Monday, March 15, 2010

"Life"

Here's a little story for you. Sometime in september of 2007 I had a message on my cell phone to call the doctors office. This was a couple of days after they took a sample of my tonsils to do a bioposy. By time I got the message the office was closed and so I had to wait til the next morning to call. No big deal, after all the bioposy was only a precautionary test before they removed my tonsils. When I called the next day the doctor was busy and they said I had to talk to him personally....he would call me back at lunch time. A little bit of wondering going on in my head by then of course, and yet when the phone call finally came I was still surprised. Surprised by the news and surprised by the fact that he delivered it over the phone.

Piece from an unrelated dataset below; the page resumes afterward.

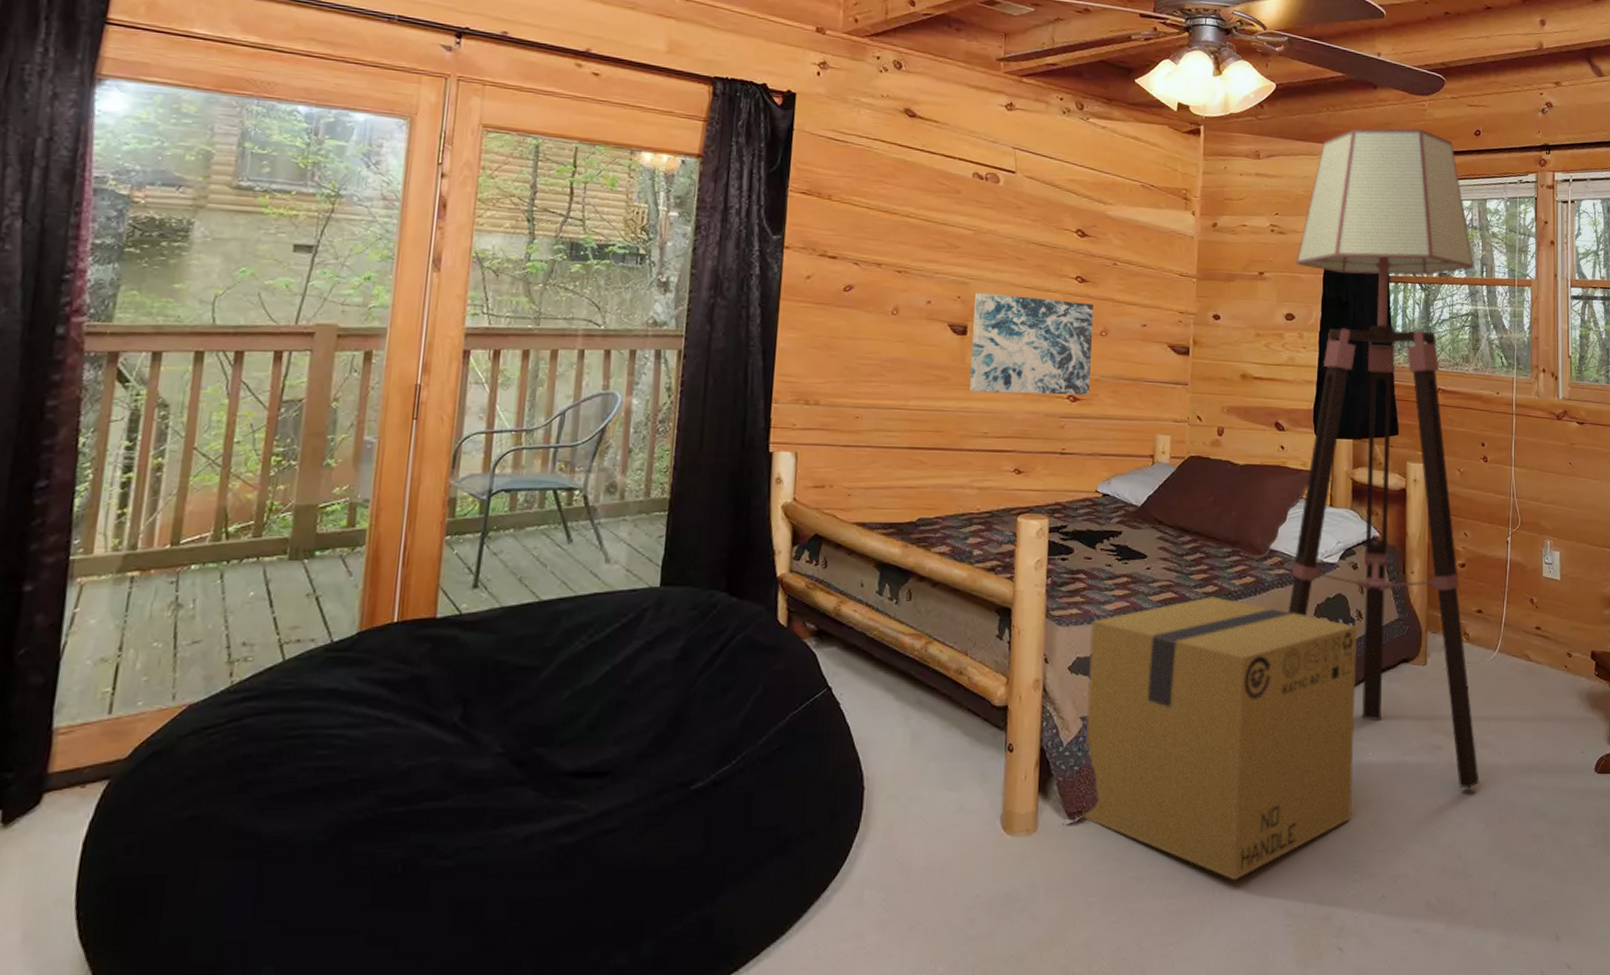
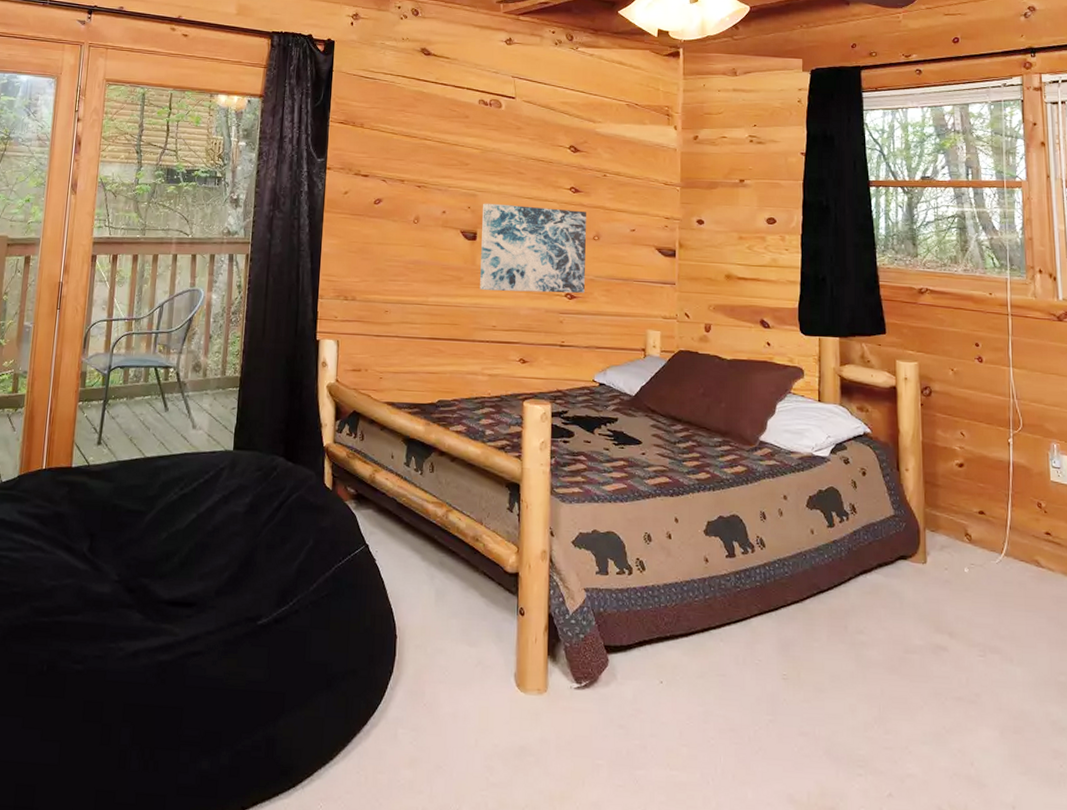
cardboard box: present [1082,597,1358,881] -> none [588,483,853,760]
floor lamp: present [1287,128,1479,789] -> none [775,40,990,694]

Fast forward to last wednesday when I went to see my doctor about this depression bullshit. Along with the drugs he gave me he also asked me to go to the lab and get some blood tests done...I never even asked what for....just routine stuff. Come friday afternoon there was a message on our machine at home to call Pat at the doctors office, but by the time I got it they were closed for the weekend! Sound familiar? I coped pretty well with it until last night when it really started to weigh on me. I tried to tell myself that my family doctor would talk to me himself and not over the phone, but I couldn't help but wonder if "Pats" job wasn't to summon me in to see him. This and a lot of other scenarios ran through my mind both before and after I fell asleep. I knew they were open at 8 am this morning but it was after 9 when I finally got the courage to call.

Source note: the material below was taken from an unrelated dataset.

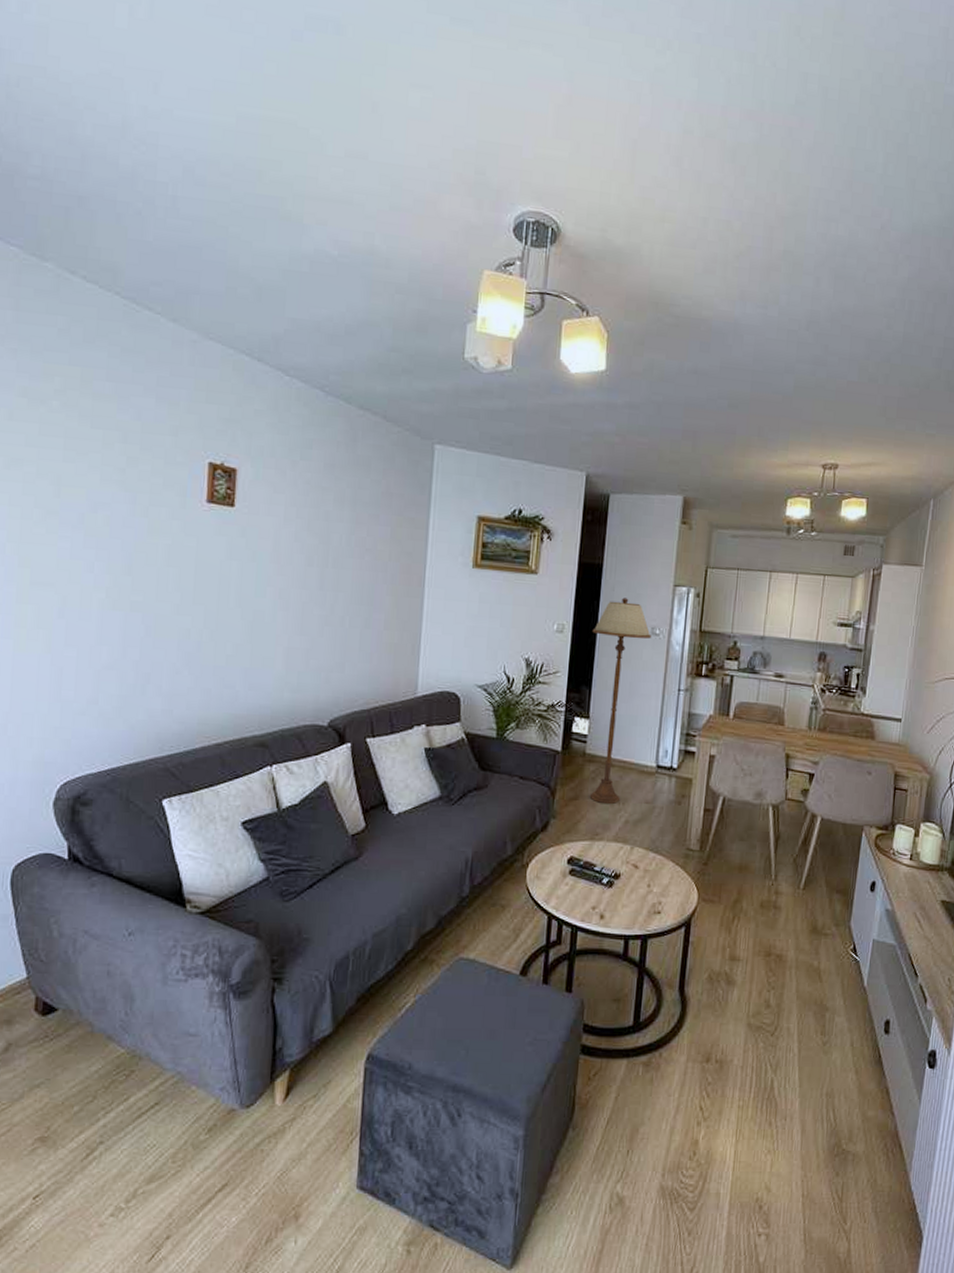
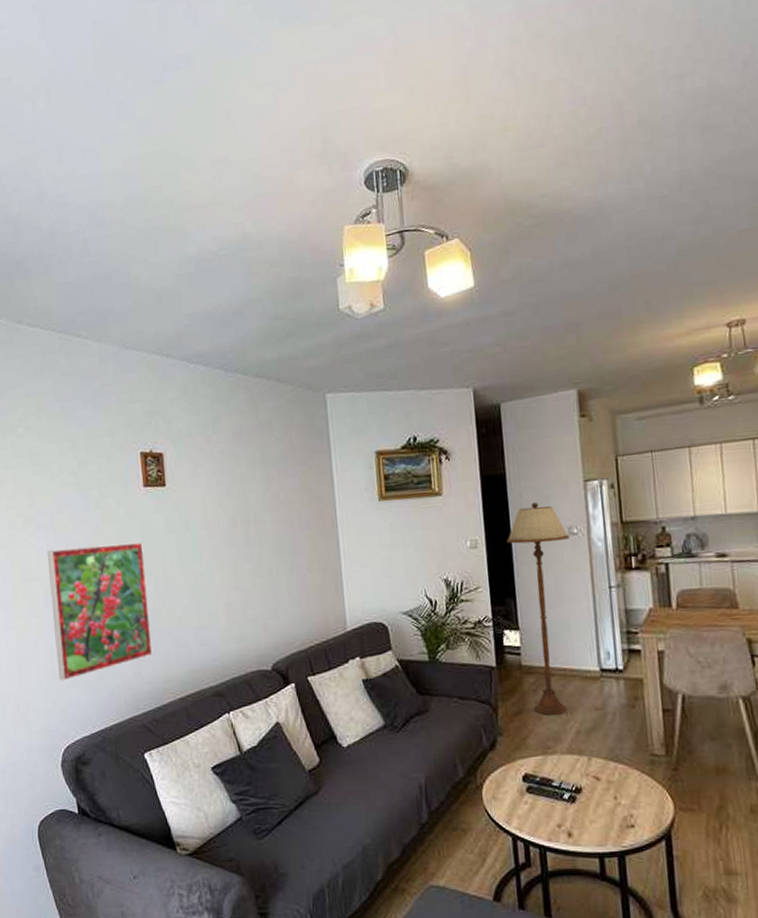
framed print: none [65,554,197,708] -> present [48,541,153,681]

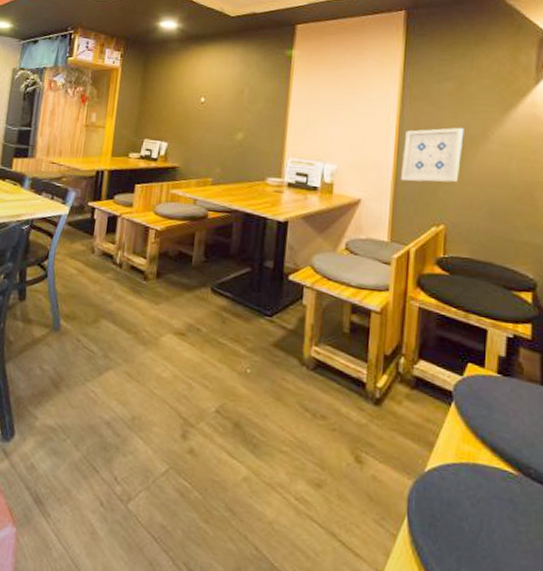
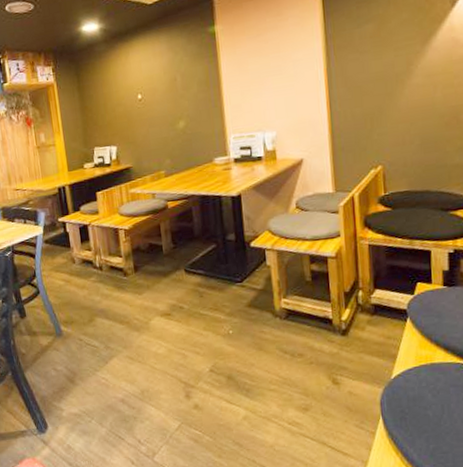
wall art: present [400,127,464,183] -> none [335,67,390,133]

Of course you know by now that I'm not gonna deliver any ominous news and yet they do want me to go back for further tests. It seems that my TSH levels are high. My sisters will all know what that means but for those who don't it means Thyroid Stimulating Hormone, or as one clown said, "Try Something Harder". From what I understand your thyroid hormone somehow controls your metabolism and a bunch of other shit! I'll tell you more when I know more.

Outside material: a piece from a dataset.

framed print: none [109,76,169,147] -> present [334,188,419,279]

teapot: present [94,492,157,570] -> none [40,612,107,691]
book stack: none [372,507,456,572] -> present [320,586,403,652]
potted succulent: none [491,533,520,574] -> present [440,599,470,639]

So yes Betty, I will continiue to run and listen to my tunes; and yes Cory somehow I feel guilty for surviving the first time around, and indeed I am looking for both happiness and perfection; and yes indeed John, sometimes I expect a calamity to strike at any moment; and yes above all else I know "It's Life!"

Oh and Mike....don't you think my life is tough enough without you stroking Corys' ego?

"I've looked at life from both sides now
From up and down, and still somehow
It's life's illusions I recall
I really don't know life at all"---Joni Mitchell

love
peter

5 comments:

MARY said...

An awfull lot of "deep" thinking by Peter, Cory and John yesterday. Personally I think that sometimes "life" is really good, and sometimes "life" really sucks. Sometimes, some of us can power thru those hard times and sometimes some of us need help. I think it's okay to be in the majority or the minority!
love, mary

elly said...

...if you had to make up one thing that you are angry about, what would it be?

Betty said...

I'm glad it's not ominous, and I'm with Mary

Anonymous said...

i thought you might like this..

"It has been said, 'time heals all wounds.' I do not agree. The wounds remain. In time, the mind, protecting its sanity, covers them with scar tissue and the pain lessens. But it is never gone." -Rose Kennedy


Love you tons!

Anonymous said...

Jessica! Jessica! You impress little Roo!